Correction for radioactivity from residual blood in the brain. Comparison of brain perfusion to remove residual blood with subtraction of calculated levels of blood radioactivity at 10 μl of blood per g of brain tissue. Data are given as mean ± SEM. The results were not significantly different and the subtraction method was used in the following experiments.

Figure 6

Blood CLR01 levels in young, middle-aged, and old WT and 3×Tg mice. CLR01 radioactivity levels, measured by scintillation counting, are given as CPM per ml of blood for the six mouse groups between 0.5 - 24 h.
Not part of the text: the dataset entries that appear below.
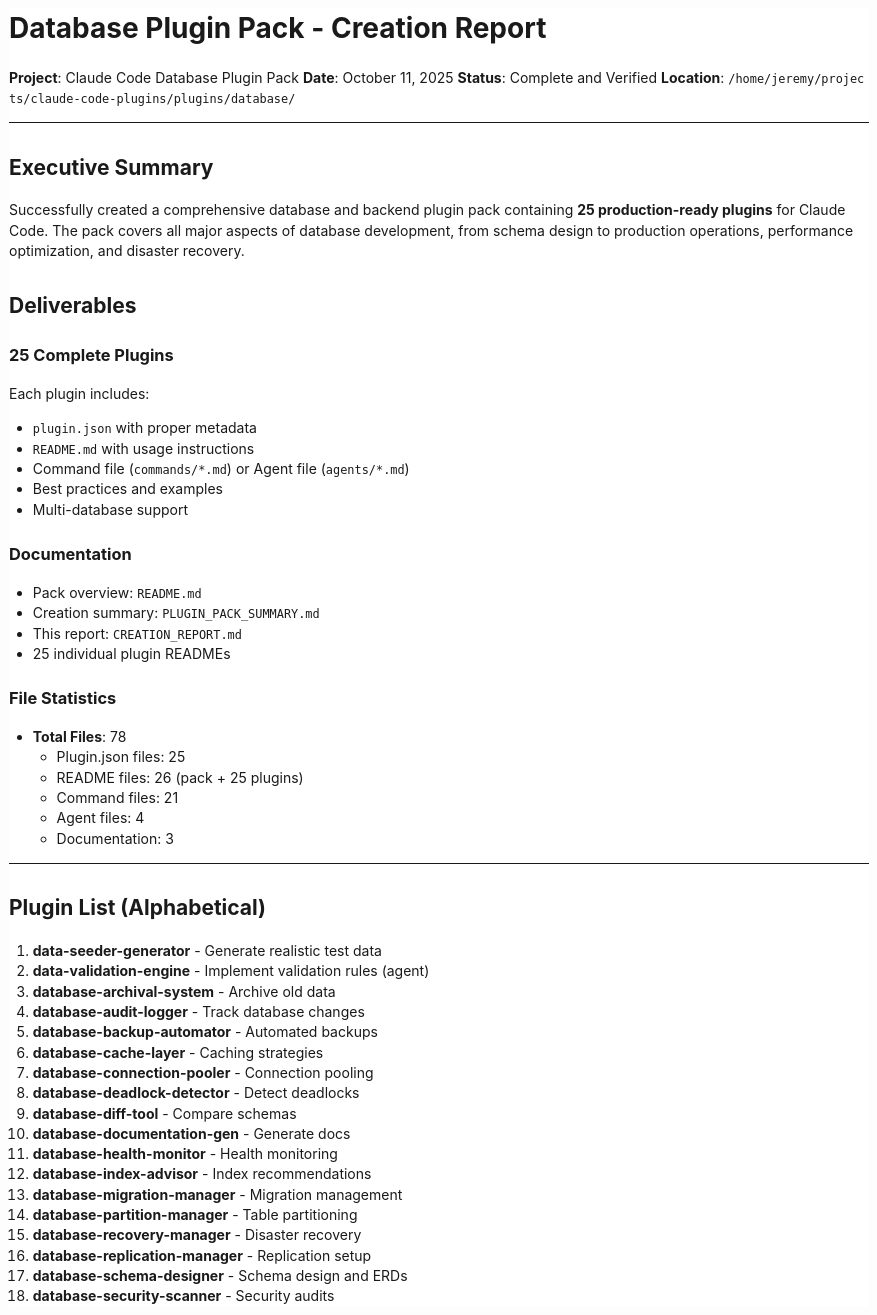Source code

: # Database Plugin Pack - Creation Report

**Project**: Claude Code Database Plugin Pack
**Date**: October 11, 2025
**Status**:  Complete and Verified
**Location**: `/home/jeremy/projects/claude-code-plugins/plugins/database/`

---

## Executive Summary

Successfully created a comprehensive database and backend plugin pack containing **25 production-ready plugins** for Claude Code. The pack covers all major aspects of database development, from schema design to production operations, performance optimization, and disaster recovery.

## Deliverables

###  25 Complete Plugins
Each plugin includes:
- `plugin.json` with proper metadata
- `README.md` with usage instructions
- Command file (`commands/*.md`) or Agent file (`agents/*.md`)
- Best practices and examples
- Multi-database support

###  Documentation
- Pack overview: `README.md`
- Creation summary: `PLUGIN_PACK_SUMMARY.md`
- This report: `CREATION_REPORT.md`
- 25 individual plugin READMEs

###  File Statistics
- **Total Files**: 78
  - Plugin.json files: 25
  - README files: 26 (pack + 25 plugins)
  - Command files: 21
  - Agent files: 4
  - Documentation: 3

---

## Plugin List (Alphabetical)

1. **data-seeder-generator** - Generate realistic test data
2. **data-validation-engine** - Implement validation rules (agent)
3. **database-archival-system** - Archive old data
4. **database-audit-logger** - Track database changes
5. **database-backup-automator** - Automated backups
6. **database-cache-layer** - Caching strategies
7. **database-connection-pooler** - Connection pooling
8. **database-deadlock-detector** - Detect deadlocks
9. **database-diff-tool** - Compare schemas
10. **database-documentation-gen** - Generate docs
11. **database-health-monitor** - Health monitoring
12. **database-index-advisor** - Index recommendations
13. **database-migration-manager** - Migration management
14. **database-partition-manager** - Table partitioning
15. **database-recovery-manager** - Disaster recovery
16. **database-replication-manager** - Replication setup
17. **database-schema-designer** - Schema design and ERDs
18. **database-security-scanner** - Security audits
At 8 h post administration CLR01 levels drop to 5 - 10% of values observed at 0.5 h. Data are given as mean ± SEM.

Figure 7

Percent brain penetration of CLR01 at 1 h. Percent of CLR01 radioactivity per g of brain was calculated as a function of blood radioactivity levels per ml at 1 h following IV administration of CLR01 ((CPM/g)/(CPM/ml) × 100). Data are given as mean ± SEM. *p < 0.05.

Figure 8

Brain CLR01 levels in young, middle-aged, and old WT and 3×Tg mice. CLR01 radioactivity levels are given per g of brain. Most group × time combinations fall between 10,000 - 20,000 CPM/g (marked with red lines). Double injection studies in aged WT mice show on average double the radioactivity levels of single injection group, 22 m WT. Aged WT mice dosed with 5× the amount of CLR01, show on average 5-times the radioactivity levels of the 1× group, 22 m WT. Data are given as mean ± SEM.

Figure 9

CLR01 dephosphorylation. Molecular structure of theoretical successive CLR01 dephosphorylations at the bridgehead to monophosphate and then to hydroquinone.